The down-and-out get the chance to learn life and trade skills through woodwork
At 19, David Rhoads was living on the cold, bleak streets of Calgary.
Branded homeless, finding a job of any kind was extremely hard, he says. And when you can’t afford the bus-fare to show up to your job or have no way to shower, any chance of working disappears all together, he adds.
But one day, while doing volunteer-work shovelling snow, Rhoads heard about the opportunity that, as he puts it, changed his life from “bad to good.”
Rhoads is now one of the half-a-dozen students at the Drop-In Centre Woodwork Shop, a custom furniture and millwork shop affiliated with the well-known homeless shelter. The students — some homeless and some not — are trained in woodworking skills to help put them on the path to career success.
Tom Loszchuk, the woodwork shop’s manager says, “Cabinet-making is a fantastic vehicle to turn people around and give them confidence, and encouragement and hope in their abilities.”
The goal of the program, explains Loszchuk, is to teach students both essential life skills and trade skills that will set them up for successful and independent futures. Students learn how to maintain positive attitudes and how to install cabinets all in one place.

Tom Loszchuk talks to student David Rhoads about the status of his work.
Photo by: Devon Jolie
He subscribes to the theory that there are three stages to helping others. The first is giving them food and shelter and the third is getting them a place of their own.
“There have been millions and billions of dollars spent on those two items. But the second one, which is the most critical, is getting them into a position to be self-sustainable,” he says.
And that is what the woodwork shop has done for him, says Rhoads.
The once-homeless young man, now 20, proudly says that for the first time in his life, he owns his own place because of the opportunities provided by the woodwork shop. And he is a full-fledged apprentice who will be attending SAIT in the coming months to work towards his journeymen status in cabinet-making.
He says, “Coming here — to the woodwork shop — (has given me) the skills that I need to put me in a good situation.” And with hopes of becoming a physics teacher one day, the life and practical skills are invaluable, he adds.
“There is nobody out there like us,” says Loszchuk. Not only do the professional staff teach trade skills to the students for free, but they also pay their students — not a lot, but enough — so they can continue to provide for themselves, he says.
Enabling people to help themselves
In 2000, the Woodwork Shop Training Program was created by the Drop-In Centre, commonly known as the DI, to do just that. The shop takes requests from the average home-owner looking for custom cabinets to building conference tables for businesses downtown, says Loszchuk. The profits from the sale of the work go towards paying the students, who build them, and funding the facility, he says.
Another one of those students is Mandi Stanbury.
The single-mom has been on a long road to finding success.
Two weeks into Grade 10, Stanbury dropped out of school and moved out of home. For five years she worked full-time, starting in fast-food and slowly moving her way up. At the age of 20, she found herself on the doorsteps of wood-shops, hoping to find someone to take her under their wing and apprentice her as a journeywoman. The few who took her on with promises of apprenticeships, never kept their end of the bargain, she says.

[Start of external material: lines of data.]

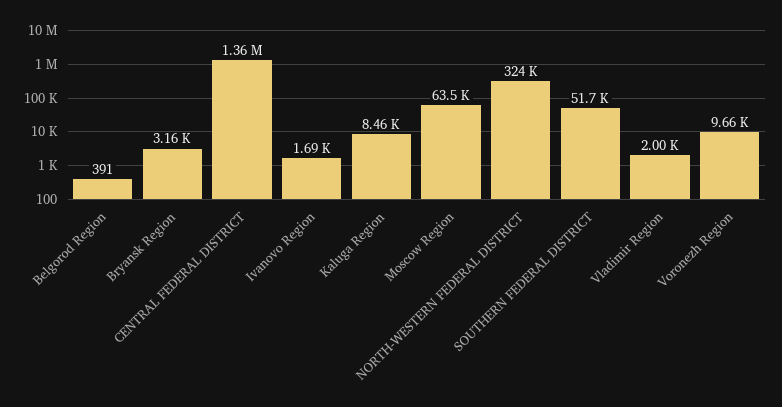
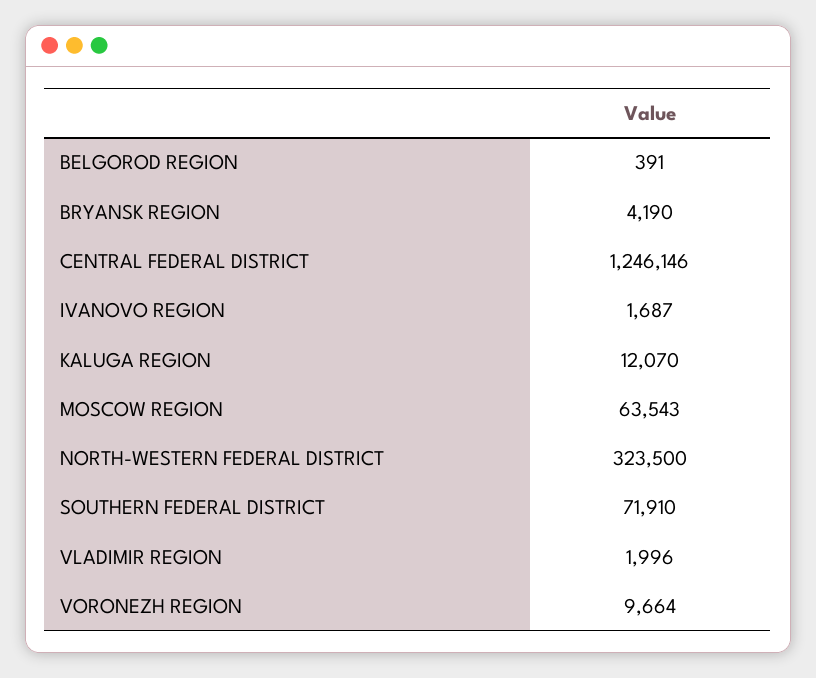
Bryansk Region: 3160 -> 4190
CENTRAL FEDERAL DISTRICT: 1360000 -> 1246146
Kaluga Region: 8460 -> 12070
SOUTHERN FEDERAL DISTRICT: 51700 -> 71910

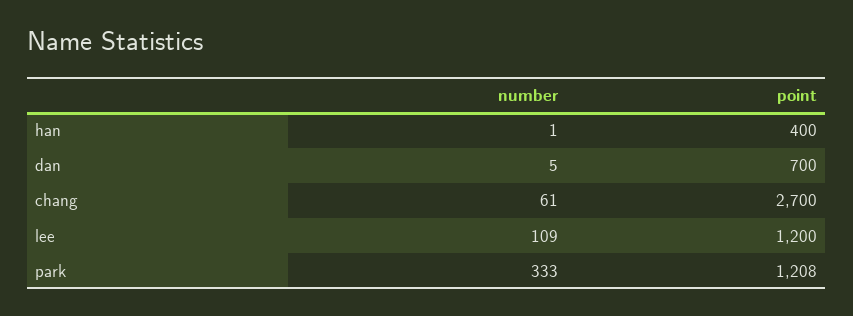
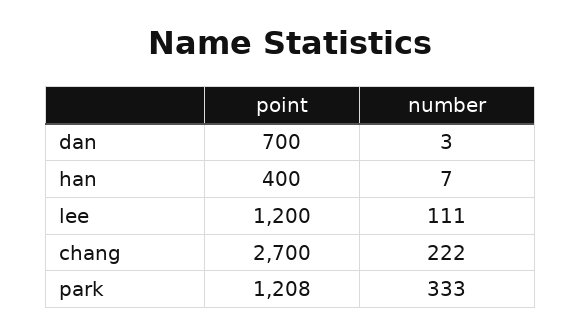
number, han: 1 -> 7
number, dan: 5 -> 3
number, chang: 61 -> 222
number, lee: 109 -> 111

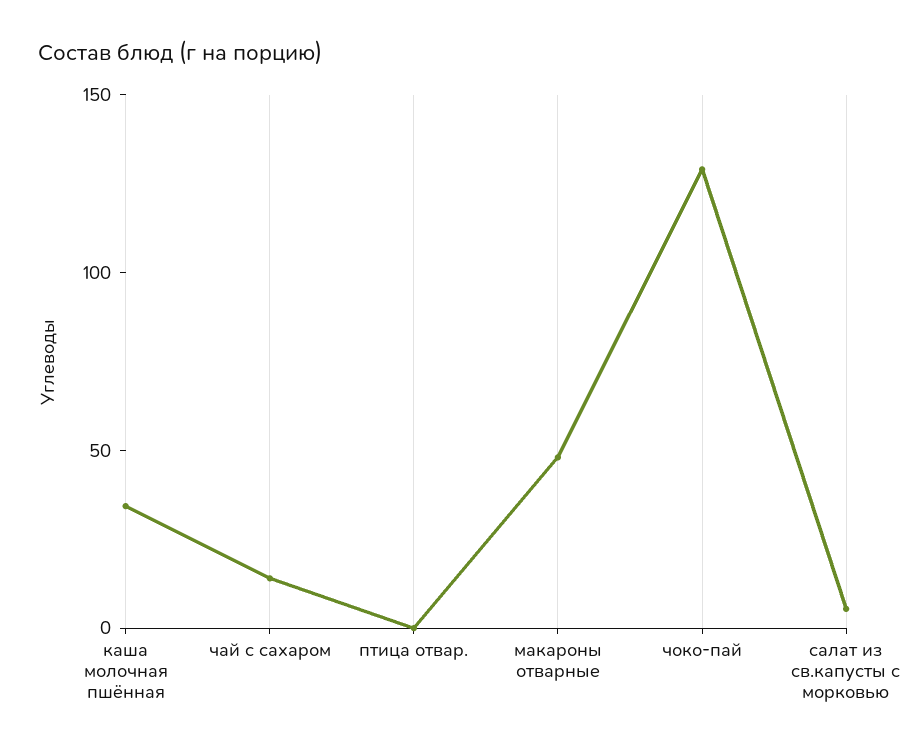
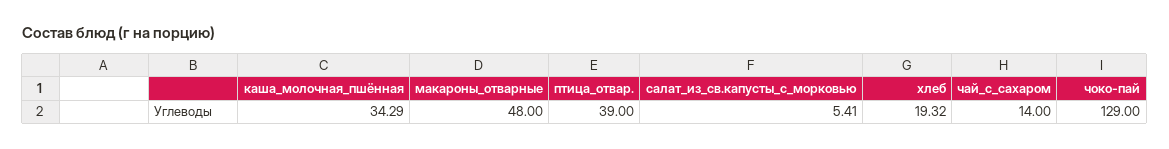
птица отвар.: 0 -> 39
хлеб: none -> 19.32

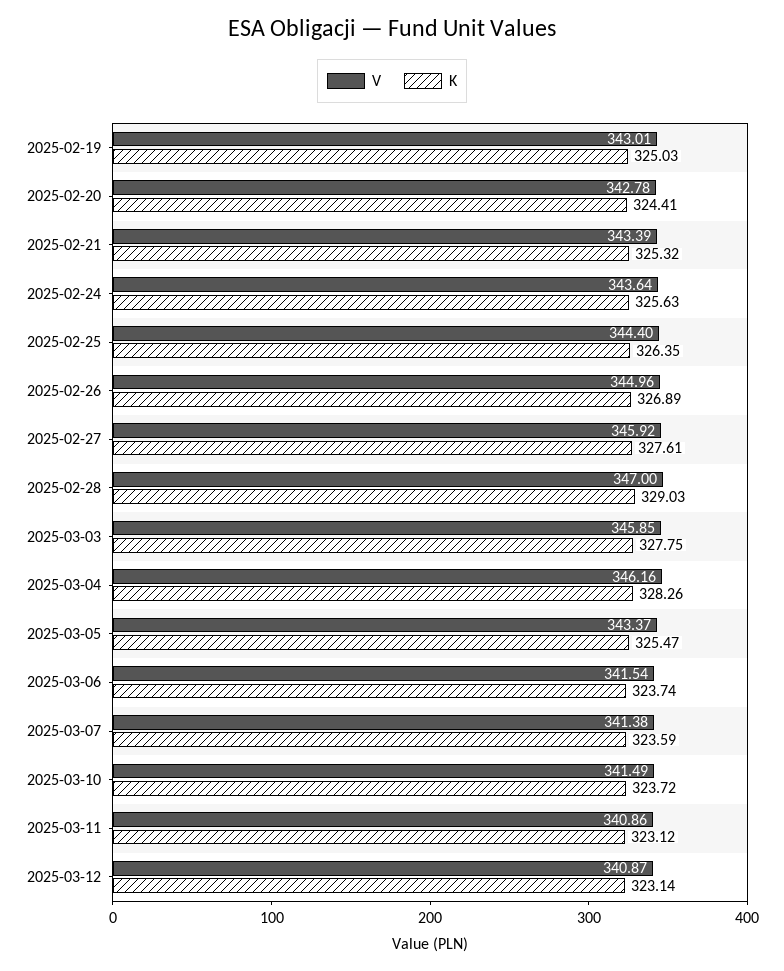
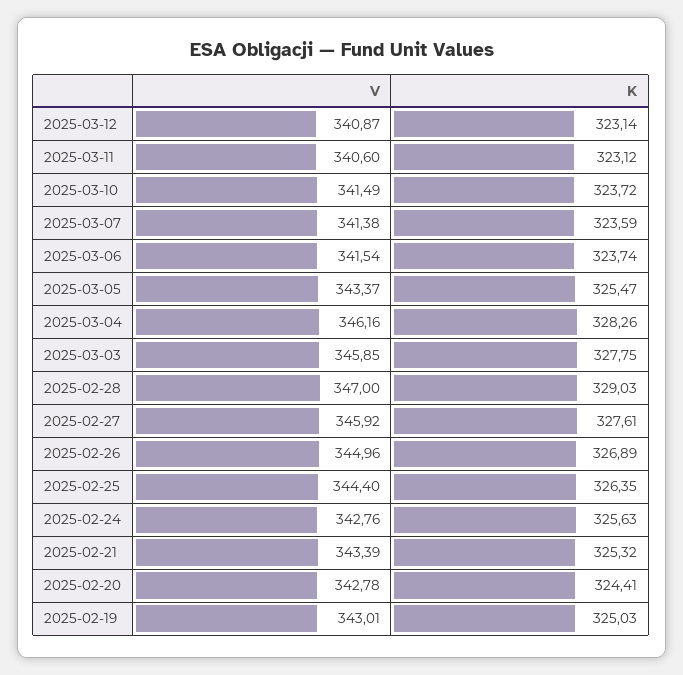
V, 2025-02-24: 343.64 -> 342.76
V, 2025-03-11: 340.86 -> 340.6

All the profits from the sale of items, such as this wine box, go towards paying the students and funding the facility.
Photo by: Devon Jolie
“No one would [apprentice] me,” Stanbury says. “I got a lot of empty promises over the years.” Trades, like wood-work, are traditionally a male-dominated field and as a result, the small woman found herself fighting to be recognized, she says. After numerous “trial periods” of proving her worth, her dreams of apprenticing were repeatedly withheld, she says.
But Stanbury, who exudes a take-no-prisoners spirit, never gave up. And for that, she is finally being rewarded. After 10 years of searching, working and waiting, the single-mom is finally taking an entrance exam at SAIT so she can begin the four-year process of becoming a journeywoman.
“(At the Woodwork Shop), it doesn’t matter what you look like or where you come from, it matters what is in your heart,” she says.
Stanbury says that the woodwork shop is not just a helping hand; it is a push for the students to make something of their lives. She says, “This place needs to exist, it shows kids that there is more to life.”
Success not just measured by talent or skills
When it comes to students like Rhoads and Stanbury, Loszchuk says it doesn’t matter whether they have a future in woodworking or not. The same goes for all the students who enter the doors of the shop.
Loszchuk says, “The number one thing is, is there a need?”

Success, says Loszchuk, is seeing a positive change in the person. While the shop teaches students trade skills that will help them secure employment, the most important aspect of the program is that students gain self-confidence and a positive outlook on life, he says.
“It’s so hard to get on that first step, it’s such a high step, but here, we can plant them on that top step.”
The shop has had some proud moments. They have recently been commissioned to do pieces for the new Telus World of Science as well as the Royal Tyrrell Museum, in Drumheller, Alta.